Document section =>
The Russian president, Vladimir Putin, says a suggestion by MPs that would see presidential terms reset, thus allowing him to run again in 2024, would be acceptable should it be supported by citizens and approved by the Constitutional Court.
Now, let us, objectively, look at his justification and why Russians may approve this controversial constitutional amendment.
“I believe and am deeply convinced that a strong presidential power is absolutely necessary for our country,” Putin stated in his address to the State Duma.
Putin was referring to a suggestion by Valentina Tereshkova, a United Russia MP famous for being the first woman in space, to alter a proposed amendment limiting future presidents to only two terms. Backing up her proposal, she mentioned some “unpredictable risks” to the country, meaning that “reliable insurance” is needed.
This is what has happened to Rwanda, China, Germany, you can name it while the West sponsors instability in the guise of multiparty democracy. Of course many Africans still believe this animal has developed Libya, Iraq, Afghanistan or next to home Zimbabwe. Intelligently enough, we would rather call Rwanda a dictatorship while we admire the lifestyle and progress there.
While in the earlier said nations, they have prioritised development and national security, in Zambia, despite having more natural resources, development programmes are not a priority, having diverted the biggest chunk of both our emotional and physical resources to elections.

Required work =>
Reproduce the part of the commentary on Putin's presidential terms starting at "The Russian president, Vladimir" and ending at "the State Duma.". The records that follow were obtained from a separate source.

Records taken from a dataset:
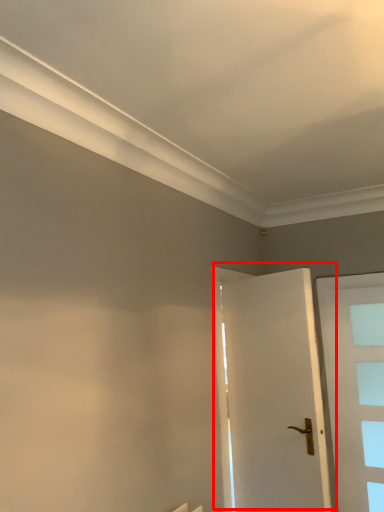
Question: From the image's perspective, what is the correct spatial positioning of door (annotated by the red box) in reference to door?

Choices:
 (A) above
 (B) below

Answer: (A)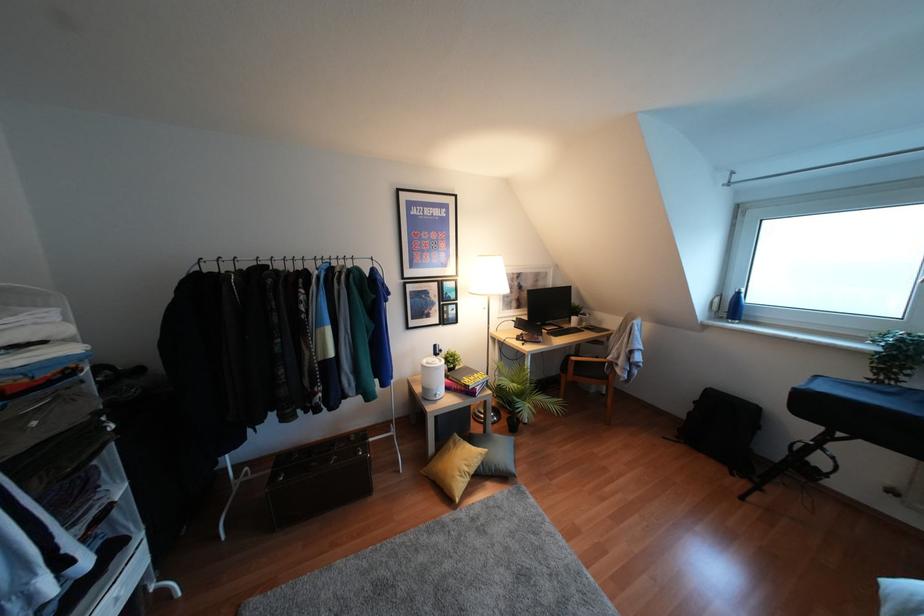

Answer box =>
The Russian president, Vladimir Putin, says a suggestion by MPs that would see presidential terms reset, thus allowing him to run again in 2024, would be acceptable should it be supported by citizens and approved by the Constitutional Court.
Now, let us, objectively, look at his justification and why Russians may approve this controversial constitutional amendment.
“I believe and am deeply convinced that a strong presidential power is absolutely necessary for our country,” Putin stated in his address to the State Duma.